(Task to carry out): In the essay on what the body remembers, transcribe everything from "I’ve found myself" down to "grapple with regret." without changing any word or punctuation mark.

(Page extract):
What does the body remember?

Feb 22, 2024

The past couple of weeks, I’ve disliked everything I’ve written.

New poems I’m working on, an essay I’ve been trying to write, Facebook statuses, comments on posts, feedback to clients, even emails responding to leads or text messages I’ve tried to compose.

I’ve looked back at old work and couldn’t make reasonable decisions about revision. Sometimes, “trash and burn” is the right answer, but not with everything.

I couldn’t figure out why, and wasn’t fully conscious of this dislike, stronger than dislike—disgust, even?—until I spoke the feeling out loud.

“We had hoped to hear your words tonight,” a friend said, at the end of open mic.

“I don’t like any of my words right now,” I said, and the weight of the truth shifted from my throat where it was blocking my voice and settled on my heart instead.

I don’t like any of my words right now.

This isn’t an unusual feelings for artists of all types, not liking our work. The cliched phrase “we’re our own worst critics” is cliched only because it’s a truth spoken over and over and over until it starts to lose any real meaning, and it doesn’t really offer any comfort, either.

I am used to being dissatisfied with my work, used to wanting to improve it, find a better way to say something. Even work I’m proud of in the moment, I’ll look back at and see changes I could have made. Yet, even in that dissatisfaction, there’s usually some joy, some recognition of “Oh, I like that,” some inspiration to keep me going.

The feeling of the past few weeks is not this usual dissatisfaction, and has had none of the joy that I find in writing.

The feeling of the past few weeks is one I haven’t felt for a while. Seven years, to be exact, and I didn’t put it all together until, after midnight, as I scrolled through Facebook memories from February 22, this one filled my screen:

Seven years ago, I was writing my dissertation. I was revising, trying to get it ready for my defense, which was scheduled for March 22nd.

I hated everything I was writing.

I was sure I would fail, almost wanted to fail, because then at least I could say, to all the people who encouraged me to complete my degree, “See? I was right. I should’ve dropped out. I told you so.”

I’ve found myself dwelling on the negative experiences of graduate school quite a bit, retelling the stories to people. I thought it was because of the standard answer I get when people learn I have a PhD. They’re impressed, they think it’s so cool, that it means I’m really intelligent, that the degree guarantees me a high-paying job and a cushy life. They don’t understand why I still grapple with regret.

The person I was when I finished graduate school was deeply unhappy. That defeated, deeply depressed, bitter person is who I was feeling every time I tried to write the past few weeks.

The phrase, “the body keeps the score,” taken from the book of the same title, is becoming almost cliched at this point. It’s featured in memes, now, and it feels like our cultural consciousness understands that we hold onto memories in our bodies, not just our minds (it’s almost like the body and mind aren’t separate).

What does the body remember? A lot that I’d like it to forget, and a lot that I’d like it to keep remembering.

Now that I’ve connected my feelings of the past several weeks to the memory of writing my dissertation, here I am, writing, and I don’t hate the words on the screen.

(Given data):
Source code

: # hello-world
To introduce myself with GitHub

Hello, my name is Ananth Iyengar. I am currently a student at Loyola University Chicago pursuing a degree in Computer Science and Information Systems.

(Result of the exercise):
I’ve found myself dwelling on the negative experiences of graduate school quite a bit, retelling the stories to people. I thought it was because of the standard answer I get when people learn I have a PhD. They’re impressed, they think it’s so cool, that it means I’m really intelligent, that the degree guarantees me a high-paying job and a cushy life. They don’t understand why I still grapple with regret.